BENARKAH CUKUP MEMPERBAIKI KESALAHAN TANPA MENJELASKAN SIAPA YANG SALAH

BENARKAH CUKUP MEMPERBAIKI KESALAHAN TANPA MENJELASKAN SIAPA YANG SALAH

Manhaj-fsiAsy-Syaikh Muhammad Bazmul hafizhahullah

Ada yang mengatakan: “Jika kita mengetahui sebuah kesalahan, hendaknya kita segera memperbaikinya dan tidak ada alasan bagi kita untuk mencari siapa penyebabnya dan siapa yang membawanya dan seterusnya, karena kesalahan ada dan nyata, dan tidak ada faedahnya selain menyibukkan diri dengan memperbaiki kerusakannya.”

Saya katakan: Bersegera memperbaiki kerusakan merupakan perbuatan positif, tetapi tidak pada setiap keadaan, karena perbaikan jika masih disertai kemungkinan akan terulang seperti semula adalah usaha yang sia-sia.

Tidakkah Anda perhatikan seandainya bendungan air dirusak lalu air meluap dari bagian yang dirusak itu dan menenggelamkan tanah di sekitarnya, ketika itu jika Anda mengatakan: “Kita perbaiki saja tanah dan bendungan tersebut, dan kita tidak usah memikirkan siapa yang merusaknya.” Bagaimana kita akan bisa merasa aman bahwa kerusakan itu tidak akan terulang untuk kedua kalinya?!
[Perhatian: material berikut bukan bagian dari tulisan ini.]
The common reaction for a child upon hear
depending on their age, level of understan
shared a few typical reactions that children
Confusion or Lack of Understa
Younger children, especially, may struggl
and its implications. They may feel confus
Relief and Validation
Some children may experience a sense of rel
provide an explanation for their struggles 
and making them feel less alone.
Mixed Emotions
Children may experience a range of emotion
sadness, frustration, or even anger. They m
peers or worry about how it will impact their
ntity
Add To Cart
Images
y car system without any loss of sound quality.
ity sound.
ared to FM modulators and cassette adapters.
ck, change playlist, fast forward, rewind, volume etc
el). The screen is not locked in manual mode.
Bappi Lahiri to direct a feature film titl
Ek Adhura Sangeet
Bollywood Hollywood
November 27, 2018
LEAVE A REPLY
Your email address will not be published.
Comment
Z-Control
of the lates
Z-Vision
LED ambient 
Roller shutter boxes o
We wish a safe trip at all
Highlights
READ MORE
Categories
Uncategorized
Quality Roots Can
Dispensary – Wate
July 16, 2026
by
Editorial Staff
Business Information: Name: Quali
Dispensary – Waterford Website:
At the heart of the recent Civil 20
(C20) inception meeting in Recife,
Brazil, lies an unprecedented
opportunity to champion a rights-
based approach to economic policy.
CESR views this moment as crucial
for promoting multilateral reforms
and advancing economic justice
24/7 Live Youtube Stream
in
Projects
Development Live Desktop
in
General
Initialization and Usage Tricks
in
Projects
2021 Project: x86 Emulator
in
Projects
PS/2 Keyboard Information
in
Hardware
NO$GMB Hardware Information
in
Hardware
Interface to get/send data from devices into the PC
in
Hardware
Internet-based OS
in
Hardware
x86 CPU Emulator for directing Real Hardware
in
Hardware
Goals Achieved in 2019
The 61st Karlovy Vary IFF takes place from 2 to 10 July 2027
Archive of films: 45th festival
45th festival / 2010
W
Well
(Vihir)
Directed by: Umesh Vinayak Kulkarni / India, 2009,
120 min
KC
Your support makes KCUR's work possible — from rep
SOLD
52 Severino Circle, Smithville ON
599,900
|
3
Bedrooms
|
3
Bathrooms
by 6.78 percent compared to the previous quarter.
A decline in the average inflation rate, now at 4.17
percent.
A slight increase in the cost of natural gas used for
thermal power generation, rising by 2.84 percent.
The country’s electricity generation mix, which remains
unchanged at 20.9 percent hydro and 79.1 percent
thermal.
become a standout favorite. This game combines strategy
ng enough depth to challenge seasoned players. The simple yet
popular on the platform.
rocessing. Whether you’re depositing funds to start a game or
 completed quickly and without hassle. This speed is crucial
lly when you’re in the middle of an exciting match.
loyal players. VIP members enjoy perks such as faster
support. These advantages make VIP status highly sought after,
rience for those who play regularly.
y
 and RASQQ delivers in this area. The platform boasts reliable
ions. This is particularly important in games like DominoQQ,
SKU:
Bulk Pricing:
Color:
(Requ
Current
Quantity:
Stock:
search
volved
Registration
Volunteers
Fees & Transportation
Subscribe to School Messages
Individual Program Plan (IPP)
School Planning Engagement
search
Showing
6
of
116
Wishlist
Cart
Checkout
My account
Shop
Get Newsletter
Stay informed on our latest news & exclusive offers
Tidakkah Anda membaca bahwa di sebuah hadits disebutkan:

ﻭَﻟَﺘَﺄْﺧُﺬُﻥَّ ﻋﻠﻰ يد ﺍﻟﺴَّﻔِﻴﻪِ.

“Dan hendaknya kalian benar-benar menghentikan tangan orang yang dungu (jahat).”

Jadi, jangan tinggalkan upaya mencari siapa pelaku perusakan tersebut, karena sesungguhnya upaya perbaikan tidak akan sempurna sampai Anda menghentikannya, atau minimalnya kita bisa mewaspadainya dan berhati-hati dari kejahatannya.